"Be patient toward all that is unsolved in your heart and try to love the questions themselves." --Rainer Maria Rilke (©julenisse/Fotolia)

Monday, April 17, 2023

 


Before COVID-19 made Zoom get-togethers de rigueur, I met one of my best friends in an online writers’ workshop. I’d cautioned my teenage daughter to be wary of online friendships when she’d first shown an interest in Facebook, but I had to backtrack on my warnings when “Samantha” came into my life.

Despite our 10-year age gap and a geographic divide that spanned the continental United States, Samantha and I clicked right away as we shared our writing, swapped page critiques and championed each other’s work. Before long, we dove into deep, personal territory, exchanging confidences and commiserations along with dinner recipes and designer finds from Home Goods.

Over the course of more than seven years, we cheered each other on through writing successes and family milestones like graduations and weddings. We bolstered each other through parental deaths, household moves and surgeries, shared celebrations and heartbreaks, vicarious travel and, well, life.

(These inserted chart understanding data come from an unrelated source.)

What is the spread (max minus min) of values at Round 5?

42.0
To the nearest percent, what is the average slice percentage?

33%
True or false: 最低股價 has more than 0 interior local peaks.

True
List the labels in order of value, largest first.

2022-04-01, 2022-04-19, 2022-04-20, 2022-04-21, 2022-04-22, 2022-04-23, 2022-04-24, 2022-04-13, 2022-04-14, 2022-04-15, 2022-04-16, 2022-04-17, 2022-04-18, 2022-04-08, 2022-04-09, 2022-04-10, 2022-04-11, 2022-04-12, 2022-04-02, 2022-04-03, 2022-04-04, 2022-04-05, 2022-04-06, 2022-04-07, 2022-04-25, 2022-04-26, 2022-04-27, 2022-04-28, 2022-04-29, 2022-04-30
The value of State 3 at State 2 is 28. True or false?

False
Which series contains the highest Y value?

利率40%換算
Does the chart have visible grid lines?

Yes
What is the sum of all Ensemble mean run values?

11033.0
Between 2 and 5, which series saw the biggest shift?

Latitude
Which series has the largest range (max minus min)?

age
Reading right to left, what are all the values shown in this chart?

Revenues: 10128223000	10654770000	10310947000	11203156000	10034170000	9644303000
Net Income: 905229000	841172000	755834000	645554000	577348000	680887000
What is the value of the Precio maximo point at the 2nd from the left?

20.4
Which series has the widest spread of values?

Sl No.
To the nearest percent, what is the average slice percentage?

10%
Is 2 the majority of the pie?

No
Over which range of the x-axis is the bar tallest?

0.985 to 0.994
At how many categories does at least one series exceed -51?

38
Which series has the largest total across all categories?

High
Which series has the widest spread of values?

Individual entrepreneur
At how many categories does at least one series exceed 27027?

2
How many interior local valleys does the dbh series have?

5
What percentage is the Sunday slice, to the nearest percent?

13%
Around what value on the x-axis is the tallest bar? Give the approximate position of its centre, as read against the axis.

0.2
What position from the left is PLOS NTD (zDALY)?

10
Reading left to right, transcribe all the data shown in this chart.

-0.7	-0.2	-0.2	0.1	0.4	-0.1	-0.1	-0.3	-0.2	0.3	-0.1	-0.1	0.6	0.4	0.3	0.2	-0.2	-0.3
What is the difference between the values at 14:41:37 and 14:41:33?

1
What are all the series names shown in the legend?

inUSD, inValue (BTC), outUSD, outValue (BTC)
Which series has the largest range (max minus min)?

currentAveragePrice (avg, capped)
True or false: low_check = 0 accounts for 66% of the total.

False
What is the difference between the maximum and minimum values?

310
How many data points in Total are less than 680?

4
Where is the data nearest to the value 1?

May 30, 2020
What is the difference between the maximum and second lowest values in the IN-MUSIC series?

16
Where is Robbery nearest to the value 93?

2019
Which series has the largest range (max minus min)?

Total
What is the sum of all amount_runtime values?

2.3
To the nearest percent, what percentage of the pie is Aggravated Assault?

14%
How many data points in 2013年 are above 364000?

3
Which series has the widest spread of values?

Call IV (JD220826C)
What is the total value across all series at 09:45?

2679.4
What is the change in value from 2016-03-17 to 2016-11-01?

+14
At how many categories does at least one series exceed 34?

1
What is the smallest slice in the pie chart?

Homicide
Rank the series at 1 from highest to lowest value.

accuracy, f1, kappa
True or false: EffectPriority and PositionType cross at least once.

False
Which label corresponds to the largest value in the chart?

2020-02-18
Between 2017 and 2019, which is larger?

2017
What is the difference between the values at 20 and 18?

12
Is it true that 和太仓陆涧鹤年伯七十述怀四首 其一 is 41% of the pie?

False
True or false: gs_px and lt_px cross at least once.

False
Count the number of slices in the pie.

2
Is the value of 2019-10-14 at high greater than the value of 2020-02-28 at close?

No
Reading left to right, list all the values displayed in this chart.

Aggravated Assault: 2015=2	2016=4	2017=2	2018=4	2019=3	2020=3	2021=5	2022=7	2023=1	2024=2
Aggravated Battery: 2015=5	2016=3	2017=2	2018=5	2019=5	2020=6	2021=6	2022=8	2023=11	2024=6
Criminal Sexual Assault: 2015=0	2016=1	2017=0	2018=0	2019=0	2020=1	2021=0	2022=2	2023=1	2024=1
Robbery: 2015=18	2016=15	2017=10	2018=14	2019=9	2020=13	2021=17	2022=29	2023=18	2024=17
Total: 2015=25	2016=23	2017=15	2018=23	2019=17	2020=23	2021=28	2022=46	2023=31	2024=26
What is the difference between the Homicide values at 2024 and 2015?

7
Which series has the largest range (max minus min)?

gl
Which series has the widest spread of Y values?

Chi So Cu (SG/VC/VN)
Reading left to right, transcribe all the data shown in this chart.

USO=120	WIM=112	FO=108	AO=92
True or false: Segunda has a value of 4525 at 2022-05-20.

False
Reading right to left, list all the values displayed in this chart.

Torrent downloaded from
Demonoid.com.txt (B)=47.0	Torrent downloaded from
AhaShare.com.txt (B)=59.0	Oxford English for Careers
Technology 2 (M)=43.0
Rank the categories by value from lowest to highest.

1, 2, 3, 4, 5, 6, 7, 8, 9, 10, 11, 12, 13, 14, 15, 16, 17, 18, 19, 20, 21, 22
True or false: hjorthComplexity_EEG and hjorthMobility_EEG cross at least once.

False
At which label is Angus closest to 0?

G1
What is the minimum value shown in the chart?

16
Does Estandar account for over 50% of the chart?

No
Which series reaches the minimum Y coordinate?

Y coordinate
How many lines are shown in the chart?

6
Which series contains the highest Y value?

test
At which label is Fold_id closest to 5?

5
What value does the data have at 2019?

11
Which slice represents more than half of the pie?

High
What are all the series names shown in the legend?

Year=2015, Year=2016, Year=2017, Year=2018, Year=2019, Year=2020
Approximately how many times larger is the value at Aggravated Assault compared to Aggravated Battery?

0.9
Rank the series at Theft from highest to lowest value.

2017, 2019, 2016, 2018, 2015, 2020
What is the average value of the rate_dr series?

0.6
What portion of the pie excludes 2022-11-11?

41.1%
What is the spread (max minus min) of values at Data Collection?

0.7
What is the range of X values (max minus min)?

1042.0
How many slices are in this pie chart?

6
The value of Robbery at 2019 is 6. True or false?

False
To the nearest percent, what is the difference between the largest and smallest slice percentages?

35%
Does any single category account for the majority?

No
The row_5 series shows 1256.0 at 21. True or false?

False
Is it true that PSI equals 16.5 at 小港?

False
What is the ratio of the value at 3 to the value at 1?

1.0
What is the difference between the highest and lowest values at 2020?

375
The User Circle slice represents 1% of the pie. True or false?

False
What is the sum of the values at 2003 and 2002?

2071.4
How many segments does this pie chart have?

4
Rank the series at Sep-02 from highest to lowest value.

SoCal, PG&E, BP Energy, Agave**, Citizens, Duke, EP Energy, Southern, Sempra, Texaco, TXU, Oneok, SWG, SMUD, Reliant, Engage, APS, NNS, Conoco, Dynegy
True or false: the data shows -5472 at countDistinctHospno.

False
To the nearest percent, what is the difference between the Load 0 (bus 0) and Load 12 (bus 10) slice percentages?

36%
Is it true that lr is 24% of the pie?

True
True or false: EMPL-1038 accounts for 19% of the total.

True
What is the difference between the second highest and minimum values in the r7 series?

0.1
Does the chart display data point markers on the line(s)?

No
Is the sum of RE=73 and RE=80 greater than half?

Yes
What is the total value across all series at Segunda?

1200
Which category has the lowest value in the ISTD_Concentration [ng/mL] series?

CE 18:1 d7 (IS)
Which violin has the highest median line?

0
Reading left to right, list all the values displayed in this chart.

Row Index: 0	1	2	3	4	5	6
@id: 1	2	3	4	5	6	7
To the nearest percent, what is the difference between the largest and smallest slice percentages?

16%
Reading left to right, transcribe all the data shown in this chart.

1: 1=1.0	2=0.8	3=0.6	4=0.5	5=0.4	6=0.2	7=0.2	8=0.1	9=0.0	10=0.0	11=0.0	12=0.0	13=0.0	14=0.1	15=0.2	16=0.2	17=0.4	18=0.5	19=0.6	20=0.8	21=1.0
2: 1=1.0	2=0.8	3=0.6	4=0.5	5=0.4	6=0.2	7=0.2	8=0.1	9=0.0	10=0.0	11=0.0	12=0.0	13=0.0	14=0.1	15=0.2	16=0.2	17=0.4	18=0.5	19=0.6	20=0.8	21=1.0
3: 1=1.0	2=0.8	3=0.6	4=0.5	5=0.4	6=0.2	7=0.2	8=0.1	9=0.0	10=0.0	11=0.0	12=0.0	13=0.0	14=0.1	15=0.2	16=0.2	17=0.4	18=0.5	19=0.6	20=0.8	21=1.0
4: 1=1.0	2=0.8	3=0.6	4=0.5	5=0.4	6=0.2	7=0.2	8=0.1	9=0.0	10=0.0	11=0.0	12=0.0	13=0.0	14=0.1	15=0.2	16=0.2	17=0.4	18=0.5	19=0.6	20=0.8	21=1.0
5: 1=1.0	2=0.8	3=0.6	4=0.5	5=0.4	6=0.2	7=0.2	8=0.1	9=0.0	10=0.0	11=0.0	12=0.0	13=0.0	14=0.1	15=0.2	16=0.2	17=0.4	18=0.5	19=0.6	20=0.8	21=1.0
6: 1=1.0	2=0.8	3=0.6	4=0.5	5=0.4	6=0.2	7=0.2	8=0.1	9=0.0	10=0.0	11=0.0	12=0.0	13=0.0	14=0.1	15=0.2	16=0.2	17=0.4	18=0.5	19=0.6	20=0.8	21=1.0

How many times did one of us tell the other how much we wished we could meet for coffee or a glass of wine? I always believed a meetup would happen eventually, but there were professional responsibilities, family crises and 2,500 miles between us. I was grateful for technology like iPhones, Messenger and Google Hangouts, which provided us with a virtual kitchen table. At some point, with our countless hours on the phone and constant stream of texts, I forgot Samantha and I had never actually been in the same room together.

One day, while chatting in our usual manner over text, Samantha wrote the seemingly unexceptional sentence: “Don’t ask me how I am.” I took her statement as the kind of throwaway line we’ve all used at times, accompanied by a sigh, an eye roll, or maybe a facepalm emoji: “Don’t ask.”